## ДАННЫЕ ДЛЯ ЗАДАНИЯ

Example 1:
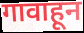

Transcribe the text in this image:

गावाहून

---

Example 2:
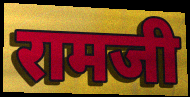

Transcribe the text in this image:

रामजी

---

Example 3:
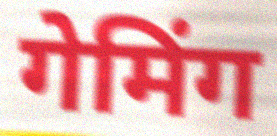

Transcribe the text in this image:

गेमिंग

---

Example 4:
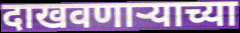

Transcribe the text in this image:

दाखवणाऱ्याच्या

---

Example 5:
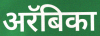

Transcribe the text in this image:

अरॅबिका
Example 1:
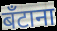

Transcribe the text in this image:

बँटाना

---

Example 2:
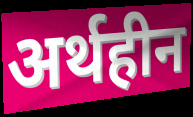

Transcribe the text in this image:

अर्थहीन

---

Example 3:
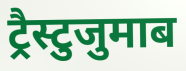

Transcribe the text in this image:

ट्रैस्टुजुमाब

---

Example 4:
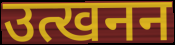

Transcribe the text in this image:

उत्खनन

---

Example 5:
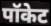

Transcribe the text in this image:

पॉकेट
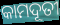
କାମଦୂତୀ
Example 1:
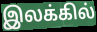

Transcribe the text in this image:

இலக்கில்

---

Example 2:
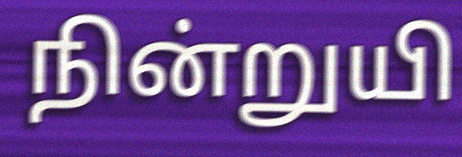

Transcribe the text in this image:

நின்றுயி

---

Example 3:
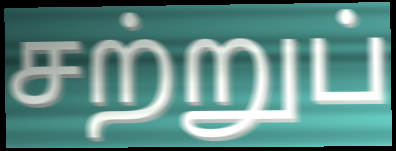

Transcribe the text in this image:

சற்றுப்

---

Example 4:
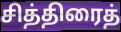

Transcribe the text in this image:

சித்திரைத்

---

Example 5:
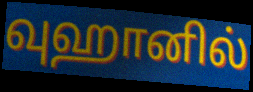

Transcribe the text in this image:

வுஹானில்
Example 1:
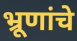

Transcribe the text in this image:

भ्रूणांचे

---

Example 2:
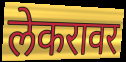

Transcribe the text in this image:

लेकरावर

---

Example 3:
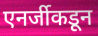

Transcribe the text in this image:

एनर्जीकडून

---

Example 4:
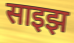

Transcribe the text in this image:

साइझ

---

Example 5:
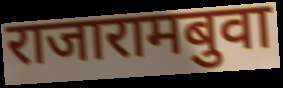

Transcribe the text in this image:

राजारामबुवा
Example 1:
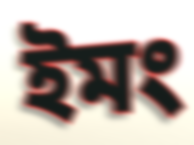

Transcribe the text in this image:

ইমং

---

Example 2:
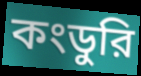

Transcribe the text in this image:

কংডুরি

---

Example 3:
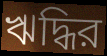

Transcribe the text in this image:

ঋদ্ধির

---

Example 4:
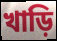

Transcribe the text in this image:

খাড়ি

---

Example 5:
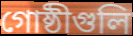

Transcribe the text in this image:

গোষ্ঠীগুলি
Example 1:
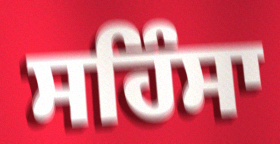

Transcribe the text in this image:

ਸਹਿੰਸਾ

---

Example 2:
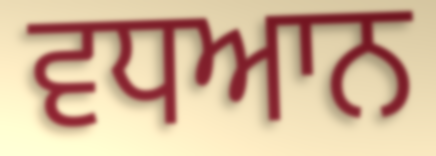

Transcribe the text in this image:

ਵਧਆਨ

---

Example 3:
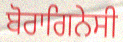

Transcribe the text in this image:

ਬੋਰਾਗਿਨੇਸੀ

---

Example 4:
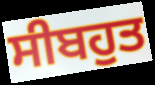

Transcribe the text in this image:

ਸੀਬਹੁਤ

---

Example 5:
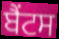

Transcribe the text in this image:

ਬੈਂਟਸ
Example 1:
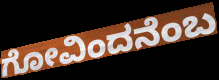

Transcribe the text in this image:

## ЗАДАНИЕ
Перепишите все строки выше без каких-либо изменений. Картинки в ответ не включайте.

## ОБРАЗЕЦ ОТВЕТА
Example 1:

Transcribe the text in this image:

गावाहून

---

Example 2:

Transcribe the text in this image:

रामजी

---

Example 3:

Transcribe the text in this image:

गेमिंग

---

Example 4:

Transcribe the text in this image:

दाखवणाऱ्याच्या

---

Example 5:

Transcribe the text in this image:

अरॅबिका
Example 1:

Transcribe the text in this image:

बँटाना

---

Example 2:

Transcribe the text in this image:

अर्थहीन

---

Example 3:

Transcribe the text in this image:

ट्रैस्टुजुमाब

---

Example 4:

Transcribe the text in this image:

उत्खनन

---

Example 5:

Transcribe the text in this image:

पॉकेट
କାମଦୂତୀ
Example 1:

Transcribe the text in this image:

இலக்கில்

---

Example 2:

Transcribe the text in this image:

நின்றுயி

---

Example 3:

Transcribe the text in this image:

சற்றுப்

---

Example 4:

Transcribe the text in this image:

சித்திரைத்

---

Example 5:

Transcribe the text in this image:

வுஹானில்
Example 1:

Transcribe the text in this image:

भ्रूणांचे

---

Example 2:

Transcribe the text in this image:

लेकरावर

---

Example 3:

Transcribe the text in this image:

एनर्जीकडून

---

Example 4:

Transcribe the text in this image:

साइझ

---

Example 5:

Transcribe the text in this image:

राजारामबुवा
Example 1:

Transcribe the text in this image:

ইমং

---

Example 2:

Transcribe the text in this image:

কংডুরি

---

Example 3:

Transcribe the text in this image:

ঋদ্ধির

---

Example 4:

Transcribe the text in this image:

খাড়ি

---

Example 5:

Transcribe the text in this image:

গোষ্ঠীগুলি
Example 1:

Transcribe the text in this image:

ਸਹਿੰਸਾ

---

Example 2:

Transcribe the text in this image:

ਵਧਆਨ

---

Example 3:

Transcribe the text in this image:

ਬੋਰਾਗਿਨੇਸੀ

---

Example 4:

Transcribe the text in this image:

ਸੀਬਹੁਤ

---

Example 5:

Transcribe the text in this image:

ਬੈਂਟਸ
Example 1:

Transcribe the text in this image:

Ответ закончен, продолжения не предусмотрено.